Begin RECORD EXCERPTS
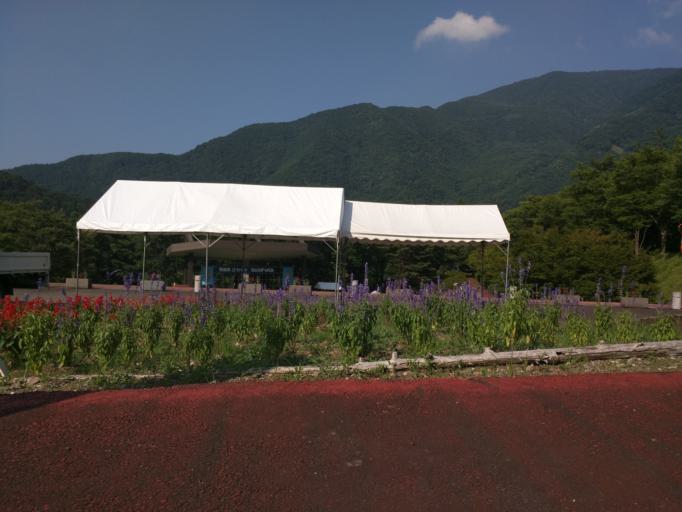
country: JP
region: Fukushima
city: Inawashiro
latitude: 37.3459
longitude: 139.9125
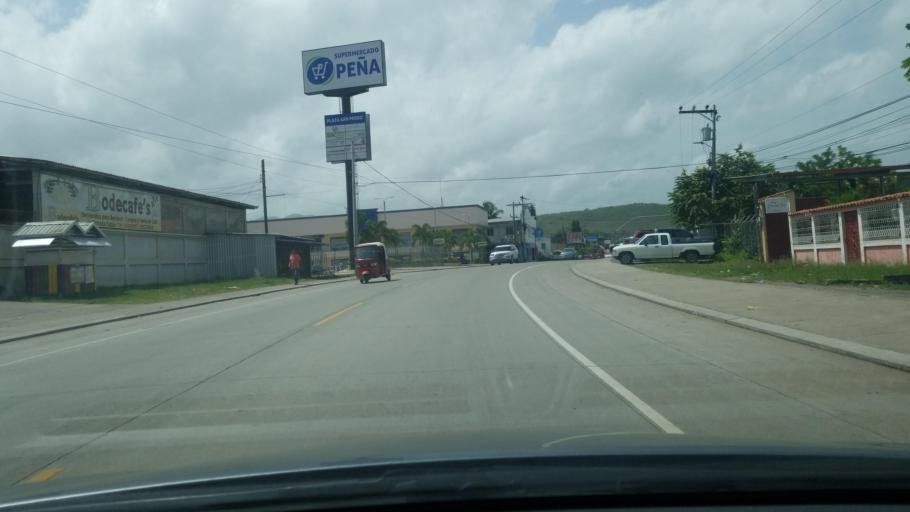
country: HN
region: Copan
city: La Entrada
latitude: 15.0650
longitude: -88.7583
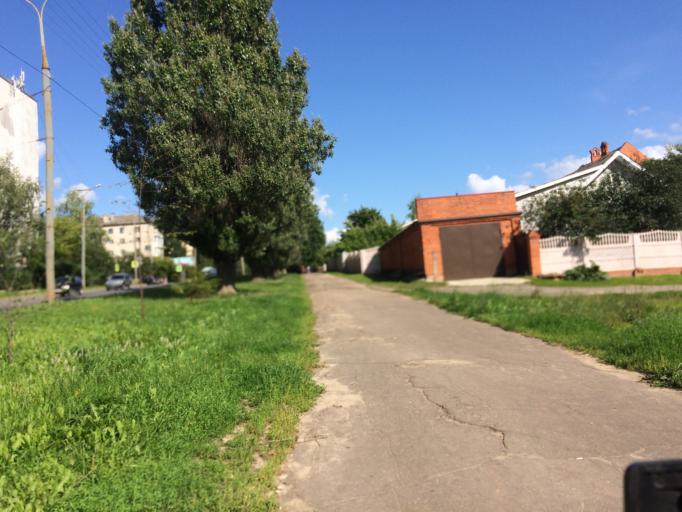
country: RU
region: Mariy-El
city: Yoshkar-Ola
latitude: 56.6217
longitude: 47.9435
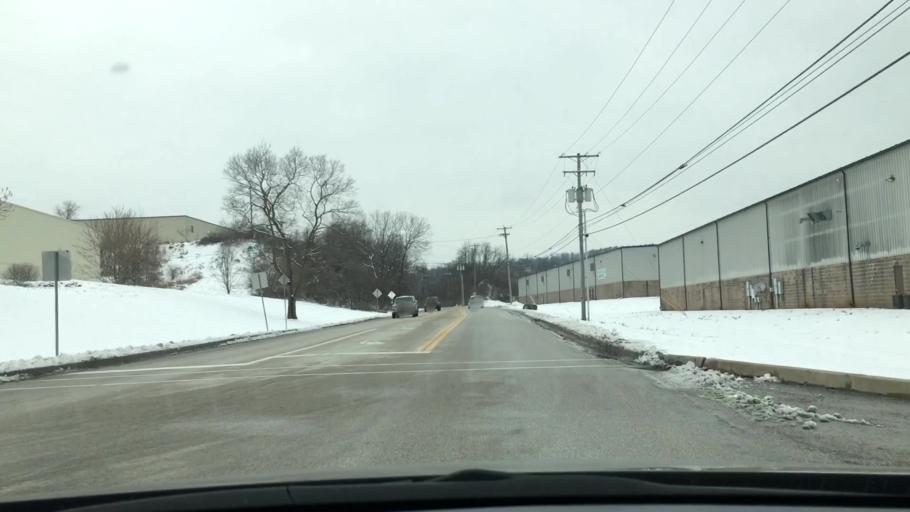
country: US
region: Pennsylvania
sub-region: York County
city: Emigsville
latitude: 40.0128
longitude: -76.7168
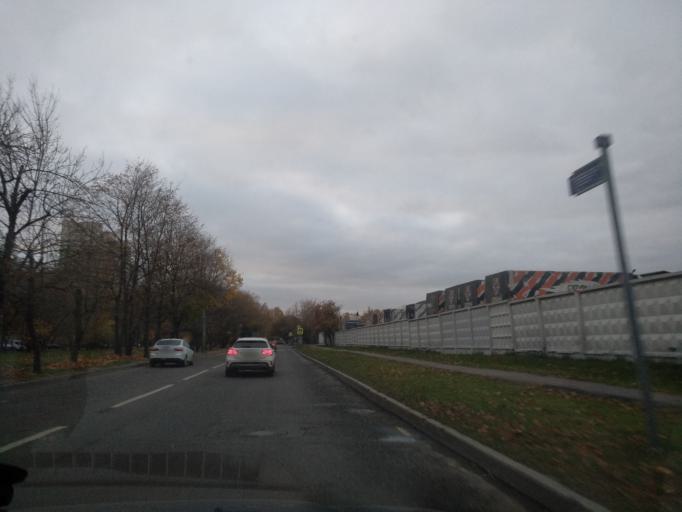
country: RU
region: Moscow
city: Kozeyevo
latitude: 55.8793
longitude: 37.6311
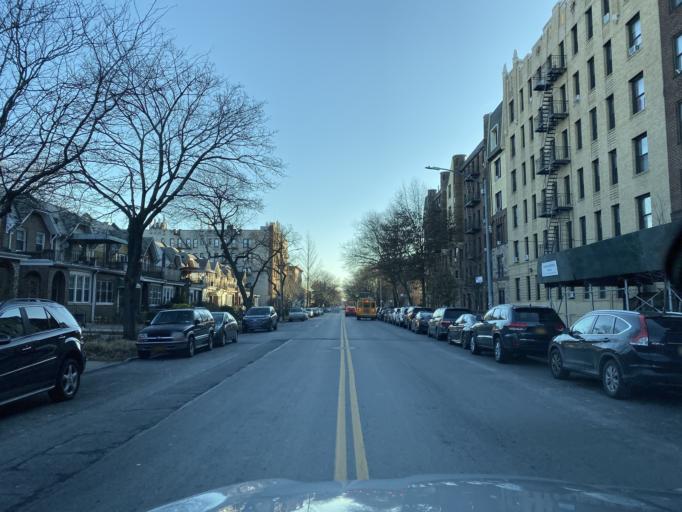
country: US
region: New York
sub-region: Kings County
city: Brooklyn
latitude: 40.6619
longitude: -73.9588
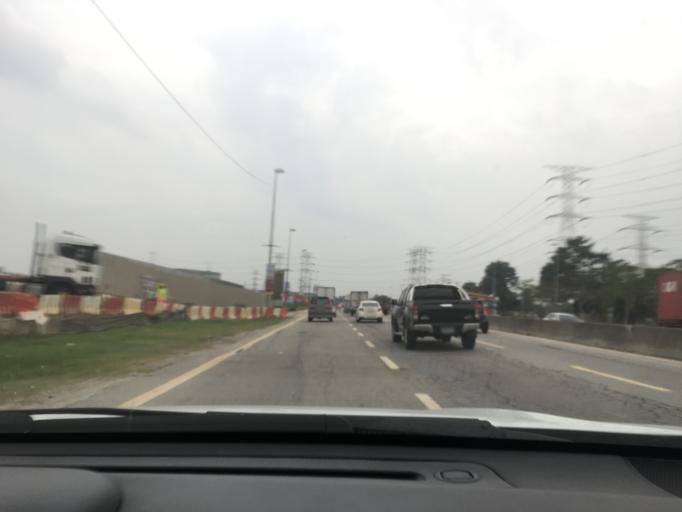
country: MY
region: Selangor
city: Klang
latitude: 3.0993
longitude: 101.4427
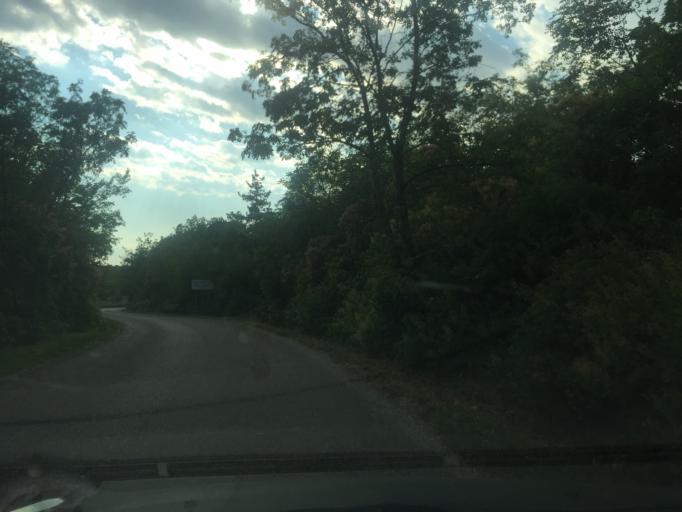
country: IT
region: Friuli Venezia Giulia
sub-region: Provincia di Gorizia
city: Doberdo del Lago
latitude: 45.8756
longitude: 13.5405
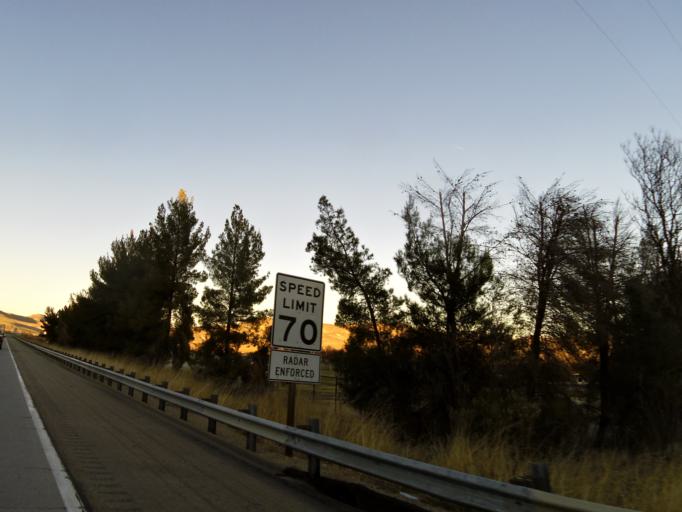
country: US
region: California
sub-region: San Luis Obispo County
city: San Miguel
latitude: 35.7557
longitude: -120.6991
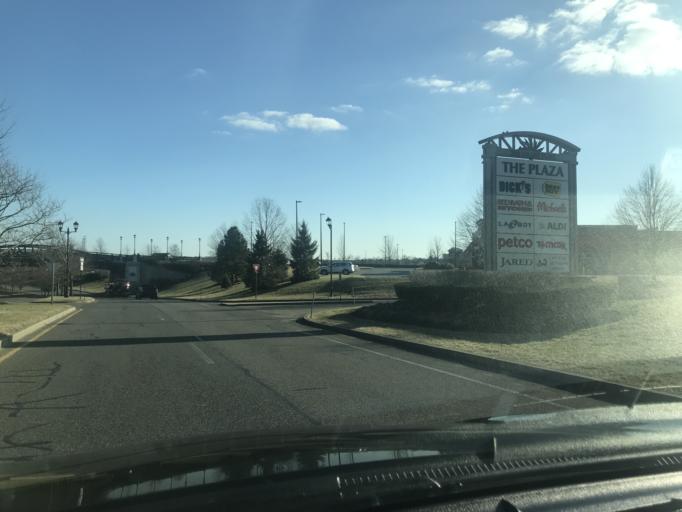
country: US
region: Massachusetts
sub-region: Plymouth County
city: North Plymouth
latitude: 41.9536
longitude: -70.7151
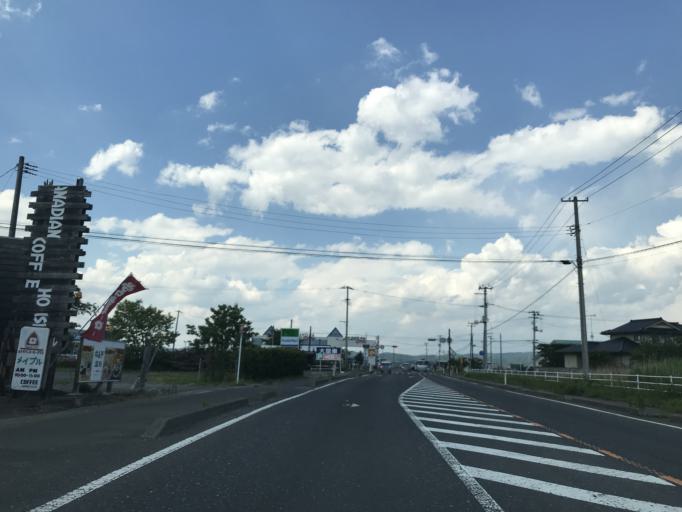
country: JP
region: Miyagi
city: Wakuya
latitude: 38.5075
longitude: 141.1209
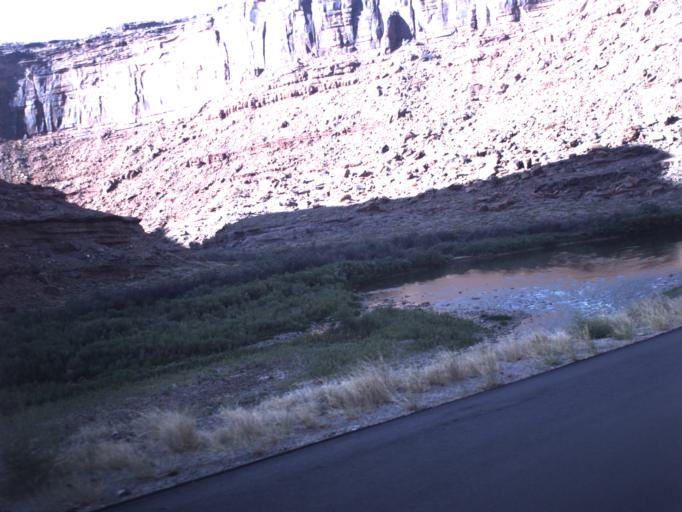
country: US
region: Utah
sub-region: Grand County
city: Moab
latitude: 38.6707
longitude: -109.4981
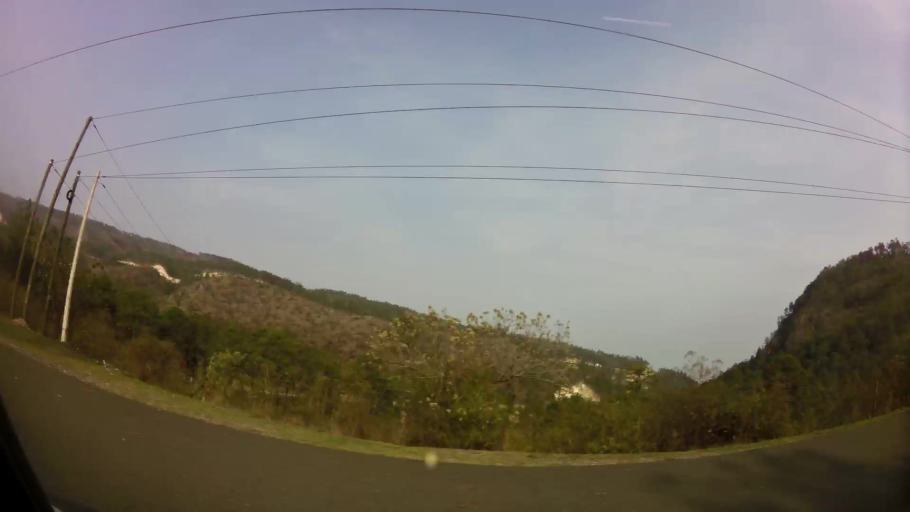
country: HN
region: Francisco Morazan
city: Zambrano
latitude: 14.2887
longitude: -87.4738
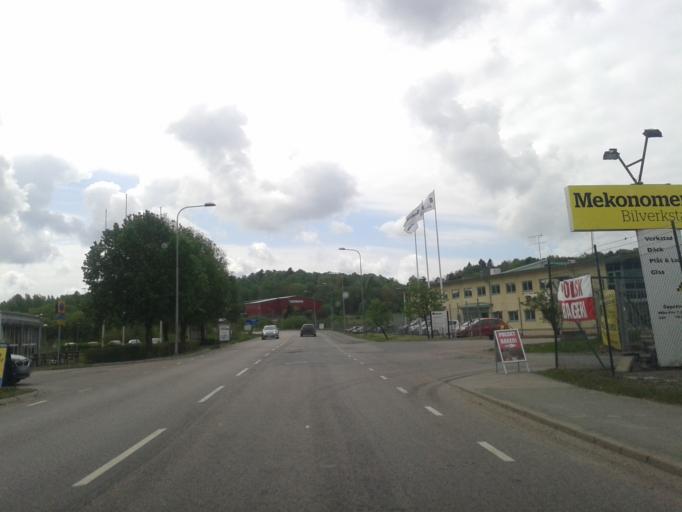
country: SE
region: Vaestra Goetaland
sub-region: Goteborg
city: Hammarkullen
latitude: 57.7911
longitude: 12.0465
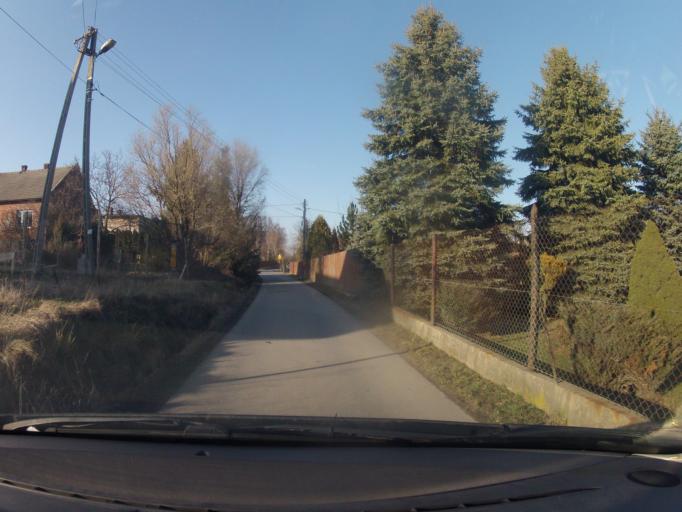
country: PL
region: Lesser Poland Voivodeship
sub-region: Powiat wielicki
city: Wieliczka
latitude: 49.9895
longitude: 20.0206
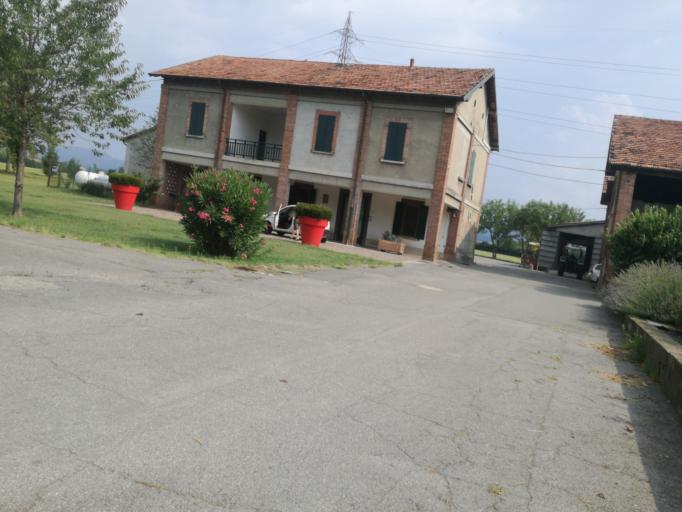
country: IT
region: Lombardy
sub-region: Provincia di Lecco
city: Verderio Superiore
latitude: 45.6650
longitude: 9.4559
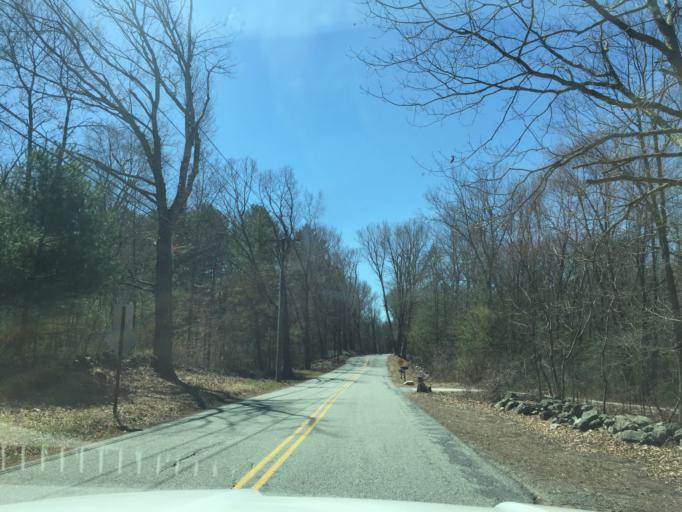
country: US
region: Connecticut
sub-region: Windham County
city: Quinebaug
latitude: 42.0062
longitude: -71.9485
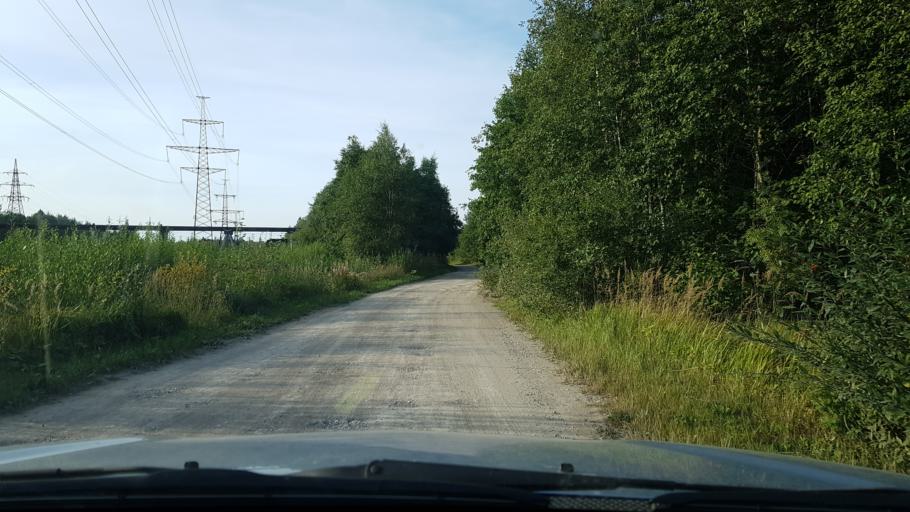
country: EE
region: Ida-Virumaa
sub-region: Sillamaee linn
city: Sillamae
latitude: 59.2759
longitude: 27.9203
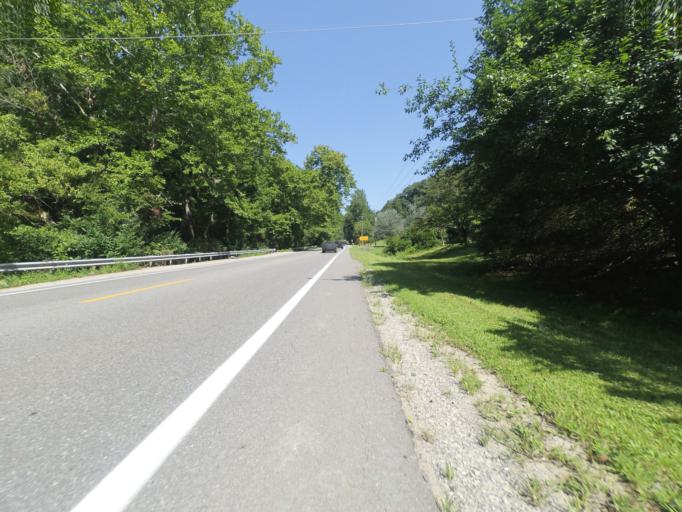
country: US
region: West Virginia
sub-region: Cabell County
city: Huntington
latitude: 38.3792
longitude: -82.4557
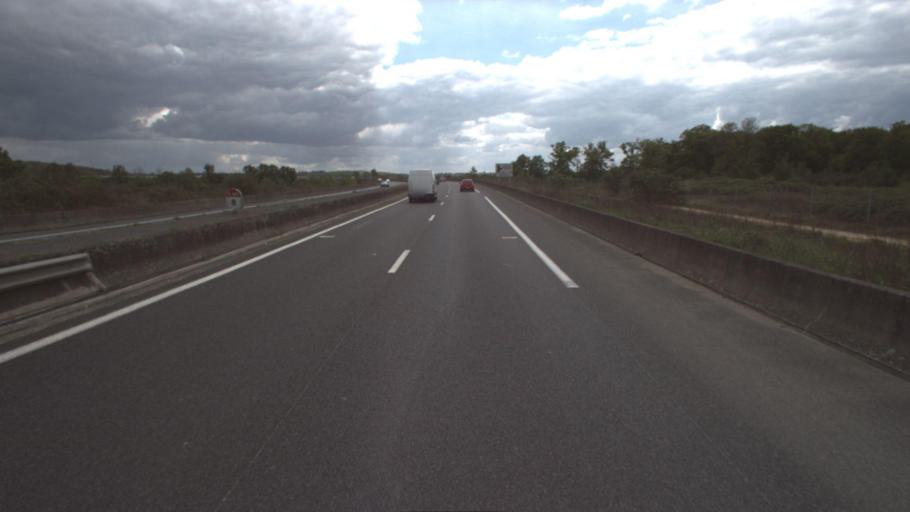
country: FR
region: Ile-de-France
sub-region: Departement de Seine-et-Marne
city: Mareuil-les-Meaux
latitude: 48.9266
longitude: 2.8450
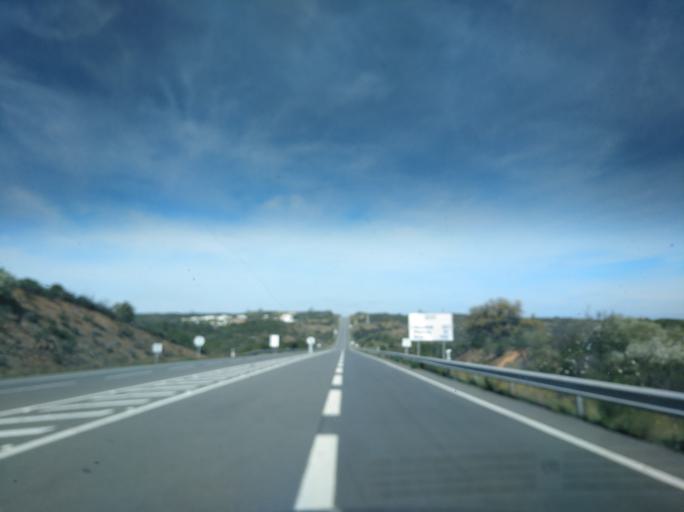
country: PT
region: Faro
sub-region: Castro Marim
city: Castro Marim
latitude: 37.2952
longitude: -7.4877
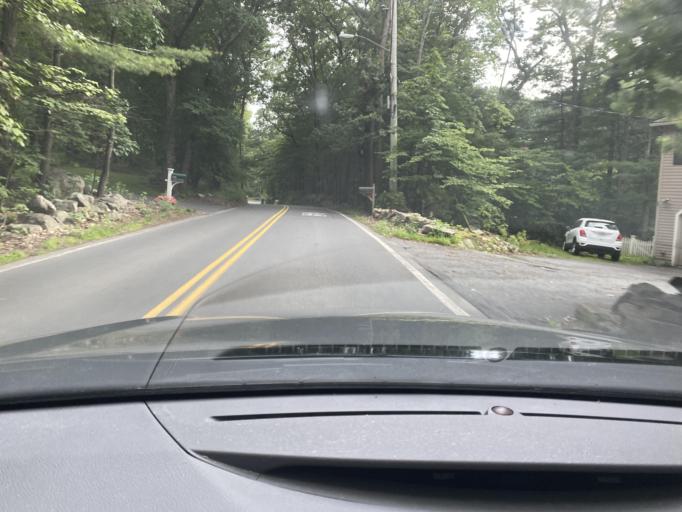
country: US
End RECORD EXCERPTS
▶ _PROBLEM TO WORK ON_
Reproduce all of the data above verbatim, line for line, omitting the pictures.

▶ _RESULT OF THIS TASK_
country: JP
region: Fukushima
city: Inawashiro
latitude: 37.3459
longitude: 139.9125
country: HN
region: Copan
city: La Entrada
latitude: 15.0650
longitude: -88.7583
country: RU
region: Mariy-El
city: Yoshkar-Ola
latitude: 56.6217
longitude: 47.9435
country: US
region: Pennsylvania
sub-region: York County
city: Emigsville
latitude: 40.0128
longitude: -76.7168
country: RU
region: Moscow
city: Kozeyevo
latitude: 55.8793
longitude: 37.6311
country: US
region: New York
sub-region: Kings County
city: Brooklyn
latitude: 40.6619
longitude: -73.9588
country: MY
region: Selangor
city: Klang
latitude: 3.0993
longitude: 101.4427
country: IT
region: Friuli Venezia Giulia
sub-region: Provincia di Gorizia
city: Doberdo del Lago
latitude: 45.8756
longitude: 13.5405
country: US
region: California
sub-region: San Luis Obispo County
city: San Miguel
latitude: 35.7557
longitude: -120.6991
country: US
region: Massachusetts
sub-region: Plymouth County
city: North Plymouth
latitude: 41.9536
longitude: -70.7151
country: JP
region: Miyagi
city: Wakuya
latitude: 38.5075
longitude: 141.1209
country: US
region: Utah
sub-region: Grand County
city: Moab
latitude: 38.6707
longitude: -109.4981
country: HN
region: Francisco Morazan
city: Zambrano
latitude: 14.2887
longitude: -87.4738
country: SE
region: Vaestra Goetaland
sub-region: Goteborg
city: Hammarkullen
latitude: 57.7911
longitude: 12.0465
country: PL
region: Lesser Poland Voivodeship
sub-region: Powiat wielicki
city: Wieliczka
latitude: 49.9895
longitude: 20.0206
country: IT
region: Lombardy
sub-region: Provincia di Lecco
city: Verderio Superiore
latitude: 45.6650
longitude: 9.4559
country: US
region: Connecticut
sub-region: Windham County
city: Quinebaug
latitude: 42.0062
longitude: -71.9485
country: EE
region: Ida-Virumaa
sub-region: Sillamaee linn
city: Sillamae
latitude: 59.2759
longitude: 27.9203
country: US
region: West Virginia
sub-region: Cabell County
city: Huntington
latitude: 38.3792
longitude: -82.4557
country: FR
region: Ile-de-France
sub-region: Departement de Seine-et-Marne
city: Mareuil-les-Meaux
latitude: 48.9266
longitude: 2.8450
country: PT
region: Faro
sub-region: Castro Marim
city: Castro Marim
latitude: 37.2952
longitude: -7.4877
country: US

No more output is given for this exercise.